This is an old revision of the document!
1.3.5 Languages per message
In an iterative computational linguistic procedure based on n-grams, the most likely language per message was determined. In other words, the computational linguist looked for patterns of characters that are typical for a specific language/variant and then assigned this language/variant to all the words that showed this pattern. By comparing these annotations for tokens over the whole message, one language/variant was the "winner" and thus annotated as the most likely language/variant.

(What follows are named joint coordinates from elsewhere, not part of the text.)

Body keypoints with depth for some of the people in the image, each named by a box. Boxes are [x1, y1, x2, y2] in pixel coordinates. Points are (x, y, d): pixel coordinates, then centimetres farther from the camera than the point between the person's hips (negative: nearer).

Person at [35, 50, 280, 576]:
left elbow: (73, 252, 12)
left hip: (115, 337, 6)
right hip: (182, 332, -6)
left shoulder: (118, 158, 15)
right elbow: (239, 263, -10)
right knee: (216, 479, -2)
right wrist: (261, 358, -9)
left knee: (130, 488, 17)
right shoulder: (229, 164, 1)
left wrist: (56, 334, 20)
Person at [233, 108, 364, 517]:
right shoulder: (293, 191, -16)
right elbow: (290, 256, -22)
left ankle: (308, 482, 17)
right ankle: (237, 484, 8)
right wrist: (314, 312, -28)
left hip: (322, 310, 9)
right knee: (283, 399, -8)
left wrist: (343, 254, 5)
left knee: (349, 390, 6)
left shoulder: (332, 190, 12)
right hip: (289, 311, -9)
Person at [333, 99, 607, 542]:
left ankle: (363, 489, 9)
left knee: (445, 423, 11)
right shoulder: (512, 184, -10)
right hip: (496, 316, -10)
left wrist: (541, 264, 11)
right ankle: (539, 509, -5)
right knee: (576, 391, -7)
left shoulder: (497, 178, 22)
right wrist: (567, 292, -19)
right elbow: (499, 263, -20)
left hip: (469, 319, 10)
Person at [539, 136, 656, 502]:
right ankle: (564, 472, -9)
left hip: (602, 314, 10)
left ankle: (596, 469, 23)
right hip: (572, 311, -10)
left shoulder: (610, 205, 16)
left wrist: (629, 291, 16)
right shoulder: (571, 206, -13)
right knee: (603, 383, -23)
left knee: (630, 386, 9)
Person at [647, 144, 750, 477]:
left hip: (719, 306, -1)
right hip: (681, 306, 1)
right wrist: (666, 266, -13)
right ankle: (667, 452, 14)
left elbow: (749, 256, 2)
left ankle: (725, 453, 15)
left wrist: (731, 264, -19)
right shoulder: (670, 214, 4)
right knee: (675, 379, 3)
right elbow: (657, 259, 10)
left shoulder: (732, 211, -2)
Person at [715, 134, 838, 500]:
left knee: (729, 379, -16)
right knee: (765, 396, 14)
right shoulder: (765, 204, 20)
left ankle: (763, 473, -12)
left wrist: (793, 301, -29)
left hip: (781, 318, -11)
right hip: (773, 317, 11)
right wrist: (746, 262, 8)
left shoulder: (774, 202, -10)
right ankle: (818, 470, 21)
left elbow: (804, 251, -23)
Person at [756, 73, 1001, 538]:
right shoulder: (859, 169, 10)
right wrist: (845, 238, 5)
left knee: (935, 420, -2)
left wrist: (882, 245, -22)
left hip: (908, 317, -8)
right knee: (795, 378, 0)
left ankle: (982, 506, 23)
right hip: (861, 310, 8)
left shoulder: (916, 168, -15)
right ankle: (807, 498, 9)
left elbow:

As an example, the characters <iich> are not likely to be found in any language or variant in the corpus except Swiss German dialect. If many such patterns appear in the same message, we take the most likely language variant to be Swiss German dialect. If more patterns identified as French appear, the most likely language is French etc.
The information extracted in this way is saved in the annotation most_likely_lang and can thus be queried with e.g. most_likely_lang="gsw".
Available languages:
- fra: French
- ita: Italian
- roh: Any variety of Romansh
- gsw: dialectal German as used in Switzerland
- deu: non-dialectal German
- eng: English
- spa: Spanish
- sla: Any Slavic language
Romansh varieties:
- roh-ja: Jauer Romansh
- roh-sr: romontsch sursilvan
- roh-st: rumàntsch sutsilvan
- roh-sm: rumantsch surmiran
- roh-pt: rumauntsch puter
- roh-vl: rumantsch vallader
- roh-gr: rumantsch grischun